After undergoing an assessment, children are separated into age groups (3-6, 6-12, 10-13 and 13-18) and attend 90-minute evening meetings twice a month. These begin with a 30-minute group talking session followed by an hour of activities. Each group has 10 to 15 children, one paid staff member and six to seven facilitators. While the children are in private sessions, their parents and caregivers have their own support meetings.

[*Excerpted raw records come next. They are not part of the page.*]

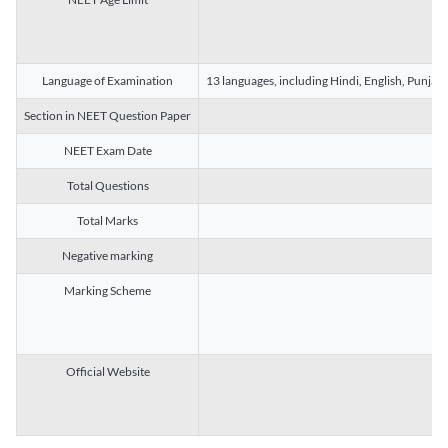
Language of Examination
13 languages, including Hindi, English, Punjab
Section in NEET Question Paper
NEET Exam Date
Total Questions
Total Marks
Negative marking
Marking Scheme
Official Website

Lunardini said the children learn coping tools from adults and use them to help each other through “heavy patches of grief.” Boys tell other boys in group that it’s OK to cry. And at her grandfather’s funeral, 7-year-old Emily Roberts gave her mourning uncle a notepad he could use to write down his feelings.
Children usually attend the program for two years, though some have stayed for less and some for longer. The program mirrors the school year, running September through May.
Glisson said her greatest reward is seeing how the children transform to help themselves and each other.
“Sometimes, I’ll meet my mirror when I see someone going through what I went through,” she said. “I end up crying my eyes out when I see the support that comes from their peers.”